Kathryn Gustafson has spent her life creating beauty, and you’ve likely been touched by it. Her landscape architecture firm GGN, which is based in Seattle, was chosen to design the new National Museum for African American History and Culture.
It was a huge honor for Gustafson, whose work can be seen in landmarks in Seattle and throughout the world. The Princess Diana Memorial Fountain, the National Portrait Gallery in D.C. and the Gardens of Imagination in France, to name a few. But designing the massive space around the new African American Museum would mean a lasting legacy on the National Mall and more notably a role in telling an American story.
She and her partner, Rodrigo Abela, had to compete for the opportunity. They spent hundreds of hours developing their vision for the landscape on what would be the final museum on the National Mall.
Their firm, Gustafson Guthrie Nichol, has had a hand in changing the landscape of notable spots in Seattle: Seattle's City Hall, McCaw Hall and Lower Rainer Vista and the new Pedestrian Land Bridge. They smash together art, culture, and the environment, with the ultimate goal of simply making life better.
“When beauty touches you, you become more generous, you become more tolerant, you become a different member of society," Gustafson said.
After months of preparation for the African American museum project, public input on their designs and a vote put Gustafson and Abela on top.
“You're always surprised. You really work hard, and you hope you get selected, and when you get selected it's like YES!"
But as the last site to be built on the National Mall, the responsibility was real.
“It's a big burden to carry getting it right. We struggled," said Abela.
It took nine years to design and construct, and finally, on September 24, it opened.
Gustafson, Abela and the rest of the GGN team celebrated with a star-studded crowd.
The journey for the people this museum represents was given a voice.
The full scope of their work is still hard to see because of the barriers still needed to manage crowds. But as time passes, the story of hope, resiliency, and spirituality will break through.
In February during Black History Month, 400,000 blue toned crocuses will blanket the landscape. Blue is a color of protection in African American culture, and here, it symbolizes the arrival into a safe place.
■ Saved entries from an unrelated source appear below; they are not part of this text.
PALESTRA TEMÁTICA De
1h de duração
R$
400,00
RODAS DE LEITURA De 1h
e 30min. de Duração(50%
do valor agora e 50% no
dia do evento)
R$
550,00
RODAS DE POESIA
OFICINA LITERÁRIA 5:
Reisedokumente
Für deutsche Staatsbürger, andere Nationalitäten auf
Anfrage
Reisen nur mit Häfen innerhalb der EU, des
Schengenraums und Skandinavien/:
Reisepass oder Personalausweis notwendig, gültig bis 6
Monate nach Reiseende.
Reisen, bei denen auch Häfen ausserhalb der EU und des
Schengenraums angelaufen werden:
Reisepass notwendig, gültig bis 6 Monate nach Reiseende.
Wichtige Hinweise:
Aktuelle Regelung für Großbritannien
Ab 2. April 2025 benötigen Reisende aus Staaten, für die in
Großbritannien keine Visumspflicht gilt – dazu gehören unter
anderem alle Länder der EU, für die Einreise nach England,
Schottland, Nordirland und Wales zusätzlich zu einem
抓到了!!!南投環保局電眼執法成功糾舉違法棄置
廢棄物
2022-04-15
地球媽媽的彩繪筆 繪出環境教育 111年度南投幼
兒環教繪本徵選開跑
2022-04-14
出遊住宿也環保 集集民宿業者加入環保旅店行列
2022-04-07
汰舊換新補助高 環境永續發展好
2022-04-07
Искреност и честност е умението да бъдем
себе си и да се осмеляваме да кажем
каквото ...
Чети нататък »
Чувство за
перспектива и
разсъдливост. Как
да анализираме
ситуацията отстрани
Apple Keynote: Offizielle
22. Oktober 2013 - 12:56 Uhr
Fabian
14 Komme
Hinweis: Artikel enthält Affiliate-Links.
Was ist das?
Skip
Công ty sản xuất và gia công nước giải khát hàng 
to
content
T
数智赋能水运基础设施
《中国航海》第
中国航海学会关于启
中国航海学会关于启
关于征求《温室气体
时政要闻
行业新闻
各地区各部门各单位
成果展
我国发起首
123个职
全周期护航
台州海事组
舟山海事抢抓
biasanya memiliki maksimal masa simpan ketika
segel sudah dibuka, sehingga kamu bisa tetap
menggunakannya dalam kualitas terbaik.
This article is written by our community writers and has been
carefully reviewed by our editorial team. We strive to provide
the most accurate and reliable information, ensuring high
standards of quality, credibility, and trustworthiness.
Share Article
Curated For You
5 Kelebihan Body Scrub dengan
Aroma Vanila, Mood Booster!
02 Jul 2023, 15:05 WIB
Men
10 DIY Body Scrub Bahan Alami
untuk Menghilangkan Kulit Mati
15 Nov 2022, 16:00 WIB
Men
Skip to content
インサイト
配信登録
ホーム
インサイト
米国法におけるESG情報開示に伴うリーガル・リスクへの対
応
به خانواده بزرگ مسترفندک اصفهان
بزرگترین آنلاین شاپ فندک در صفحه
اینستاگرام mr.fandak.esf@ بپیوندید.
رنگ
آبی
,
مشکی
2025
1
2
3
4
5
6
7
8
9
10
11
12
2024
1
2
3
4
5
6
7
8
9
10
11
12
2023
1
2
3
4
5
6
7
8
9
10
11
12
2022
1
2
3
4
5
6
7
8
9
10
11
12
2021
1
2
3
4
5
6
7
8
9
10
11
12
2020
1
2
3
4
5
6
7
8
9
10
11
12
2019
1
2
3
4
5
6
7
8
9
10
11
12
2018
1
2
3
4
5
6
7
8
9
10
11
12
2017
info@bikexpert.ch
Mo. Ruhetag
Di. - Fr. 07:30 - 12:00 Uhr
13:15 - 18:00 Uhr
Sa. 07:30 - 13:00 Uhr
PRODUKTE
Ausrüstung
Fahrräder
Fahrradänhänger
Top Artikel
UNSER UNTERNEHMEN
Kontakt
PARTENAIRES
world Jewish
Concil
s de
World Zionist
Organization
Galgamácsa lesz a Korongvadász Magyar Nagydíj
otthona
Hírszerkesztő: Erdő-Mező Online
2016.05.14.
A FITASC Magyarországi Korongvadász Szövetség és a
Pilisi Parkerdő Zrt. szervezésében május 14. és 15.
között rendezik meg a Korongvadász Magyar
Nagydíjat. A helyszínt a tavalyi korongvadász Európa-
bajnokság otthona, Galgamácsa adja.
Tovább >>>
“We wanted something that you are always crossing over, something to come to the museum.”
Everything here speaks, part of an American story woven into the landscape
Abela emigrated from Bolivia as a child. While teaching a class at UVA, Gustafson fell in love with his work and convinced him to move to Seattle. The rest, as they say, is history.
As for what's next for these two? A project in San Antonio and another in Hong Kong.